If you're a homeowner in a market where prices are adjusting, don't worry ... chances are, you've built up plenty of equity over the past few years. Most sellers are still coming out ahead, even with slight shifts.

Why Local Expertise Is a Must Right Now

Even in regions that lean buyer-friendly, like we're becoming, there are always local pockets that tell a different story. Some neighborhoods are still competitive with low inventory and strong pricing, while others are seeing slower movement.

That's why it's critical to have someone who understands your specific area, down to the ZIP code and even deeper, and can guide you accordingly. A local agent can help you:

  • Know if your area favors buyers or sellers
  • Price your home right or craft a smart offer
  • Navigate timing and strategy based on today's local trends

So, What Should You Do?

This isn't a one-size-fits-all housing market. Some buyers are gaining ground, while sellers still have the edge in other spots, and Irvine has its own story to tell.

If you're thinking about buying or selling in Irvine or anywhere in Orange County, let's talk. I'll help you understand exactly what's happening where you are so you can plan your next move with confidence.

Frequently Asked Questions

Is Irvine currently a buyer's market or seller's market in June 2026?

Irvine in June 2026 is closer to a balanced market with buyer-friendly tilt overall, but it varies sharply by village. Inventory has risen across the city, days on market have stretched, and we are seeing more price reductions than we did a year ago. Newer villages like Great Park and Portola Springs are softening fastest. Established villages with limited inventory (Woodbridge interior streets, Turtle Rock, no-HOA pockets of Northwood) are still seeing competitive activity. A ZIP-code or village-level read is essential.

What metrics actually tell me if I am in a buyer's market or seller's market?

Months of supply is the cleanest single metric. Under 3 months of inventory is a seller's market, 4 to 6 months is balanced, and over 6 months is a buyer's market. Other key signals: median days on market (rising = shifting toward buyers), list-to-sale price ratio (under 98 percent = buyer leverage), and the percentage of active listings with price reductions (rising = sellers losing leverage).

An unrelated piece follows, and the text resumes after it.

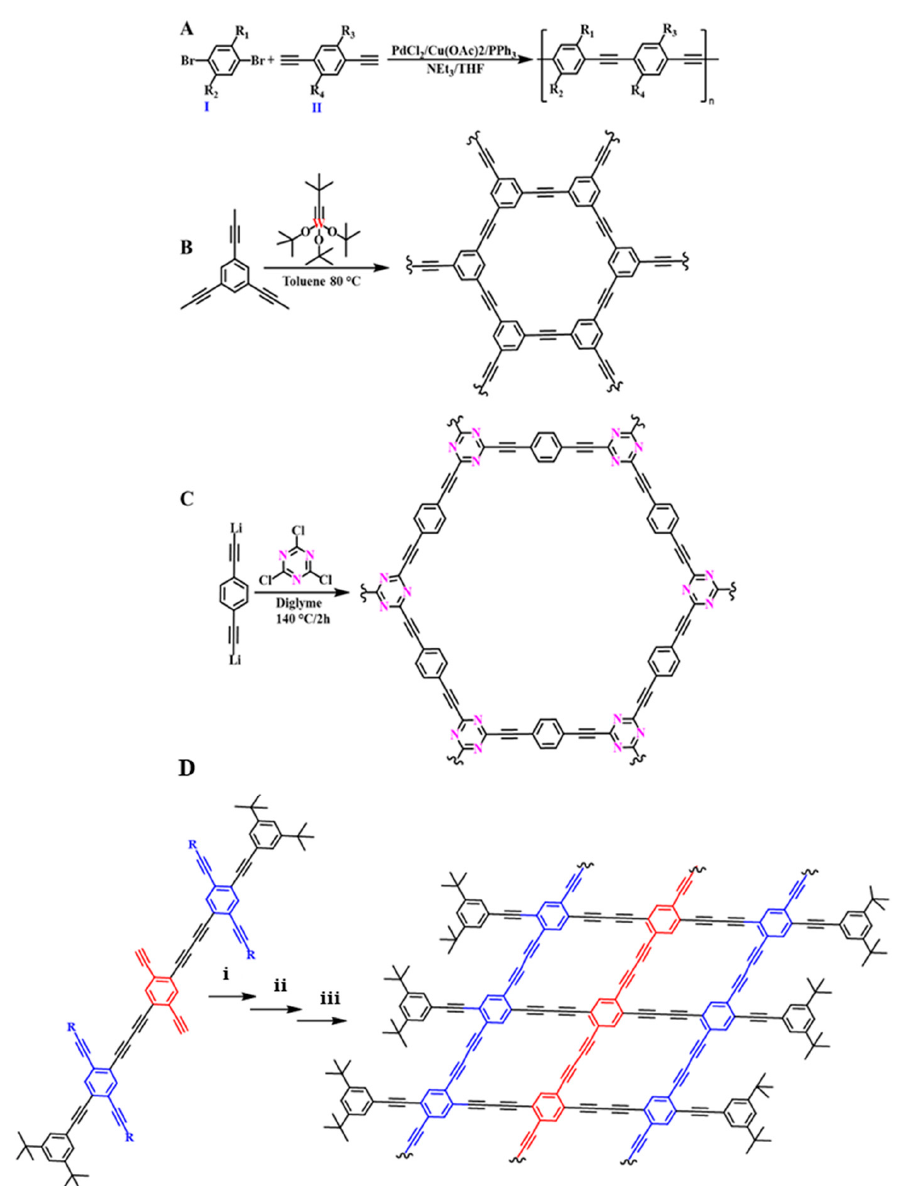
Figure 9. Homogenous coupling reactions in the preparation of graphyne derivatives ( A ). Synthetic scheme of the graphyne ( B ) and N-doped graphyne-like nanostructures ( C ). Redrawn [87,94]. ( D ) Intermolecular Glaser-Hay cross-coupling reactions of red fragments for GDY nanoribbons by copper(I) chloride, TMEDA, and acetone/tetrahydrofuran at RT (i); tetra-n-butylammonium fluoride and THF at RT (ii); intramolecular coupling reaction of blue fragments by Cu(OAc) 2 and pyridine, H 2 O, and CH 2 Cl 2 at RT (iii); R = triisopropylsilyl; TMEDA: N , N , N ′ , N ′ -tetramethylethane-1,2-diamine; RT: room temperature. Redrawn [63,64].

All four should be measured at the village or ZIP level, not just the city level.

If I am buying in a buyer's market like Irvine, how aggressive should my offer be?

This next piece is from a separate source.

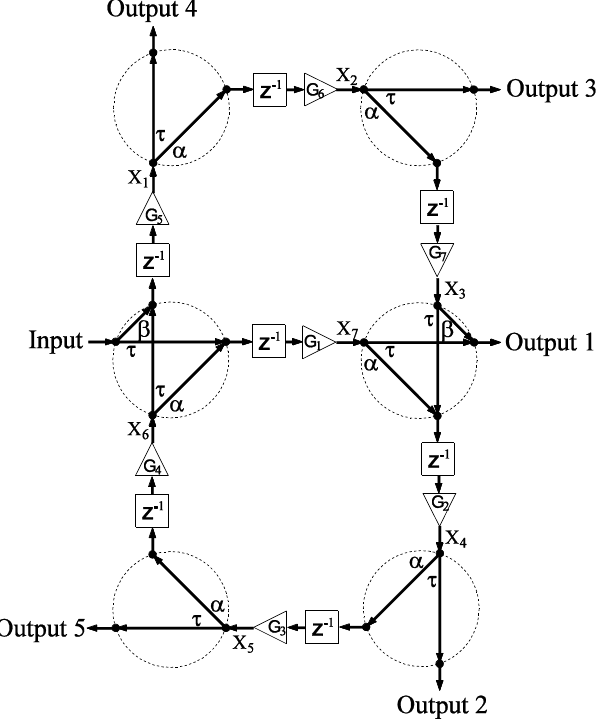
Figure 1. Network diagram of structure I. Transmitted,  , right-directed,  , and left- directed,  , coupler coefficient components. Photonic channelizer enabled by 6 two-port nano-photonic couplers, ....)3,2,1(  iG represent gain (triangles), 1  Z represent unit delay i (blocks), and X are internal states. Arrows indicate signal i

Aggressiveness depends on the specific listing, not the broader label. A well-priced, freshly listed home in a desirable Woodbridge interior pocket may still draw multiple offers even in a citywide buyer's market. A home that has been sitting 45+ days with one price reduction in Great Park has very different dynamics. I read each listing's specific history, comparable closes, and showing activity before recommending an offer strategy.

I am selling in a softer market - should I wait for things to bounce back?

Waiting is itself a strategy, and it has costs. Carrying costs, opportunity cost of locked equity, and the risk that rates fall and inventory surges (which often pressures prices further) all factor in. For most sellers in a softening Irvine pocket, the right answer is not to wait but to price precisely against the last 30 to 60 days of closed comps and prepare the home so it stands out. Wish-pricing in a buyer-leaning market is the single most expensive mistake I see.

Does the national headline about a buyer's market actually apply to Orange County?

National headlines lag and average across markets that have nothing in common. Orange County is its own market, and Irvine is a sub-market inside it with its own dynamics tied to IUSD school assignments, HOA structures, Mello-Roos, and the pace of new construction in the Great Park master plan. National data is useful directional context but never a substitute for ZIP and village level analysis when you are making a real buying or selling decision.